Text below:

In spite of the many achievements of the EU cohesion policy, real economic and social convergence between Member States is still a long way off, and there are big differences in wages and social standards. The lower wages currently in place in some Member States are due to historical developments and the natural diversity of the extensive internal European market, and reflect local productivity levels and many other factors including the interests of investors. Despite that, more attention should be given to social dumping, which should be defined as an unfair and illegal practice of not abiding by the rules with regard to work remuneration or the payment of social and health insurance, and thus acquiring an unfair advantage over competitors (2).


Since the onset of the financial crisis, i.e. in the period from 2008 to 2015, the single market’s growth amounted to 0,4 % — almost zero growth in real terms. In the euro area the single market even shrank by 1,6 %. Most other economic regions have left the European Union far behind in terms of domestic demand (for example, the USA +8,8 %, Australia +17,9 %, Japan +3,8 %) (3). Measures to revive demand in the single market, such as the European plan for investment with the European Fund for Strategic Investment, have still not had the required effect.


The EESC is worried that the employment and social objectives of the Europe 2020 strategy based on smart, sustainable and inclusive growth cannot be achieved (4). The economic slowdown, the slow implementation of meaningful structural reforms and lack of demand in the single market have so far produced the opposite effect: the employment rate fell from 70,3 % in 2008 to 69,2 % in 2014. It should, however, be 75 % by 2020. Instead of the number of people affected by poverty and social exclusion falling by 20 million by 2020, it had risen by 4,9 million in 2014. In addition, by late 2015, over 6 million more people were unemployed in the European Union than before the crisis.

End of Text.

== What is being asked ==
Reproduce the passage of the EU cohesion text from "Since the onset" to "the required effect.". The listing that comes next is not needed for anything here.

Given material below:

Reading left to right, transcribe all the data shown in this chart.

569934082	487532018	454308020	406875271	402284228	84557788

End of Given material.

== Answer ==
Since the onset of the financial crisis, i.e. in the period from 2008 to 2015, the single market’s growth amounted to 0,4 % — almost zero growth in real terms. In the euro area the single market even shrank by 1,6 %. Most other economic regions have left the European Union far behind in terms of domestic demand (for example, the USA +8,8 %, Australia +17,9 %, Japan +3,8 %) (3). Measures to revive demand in the single market, such as the European plan for investment with the European Fund for Strategic Investment, have still not had the required effect.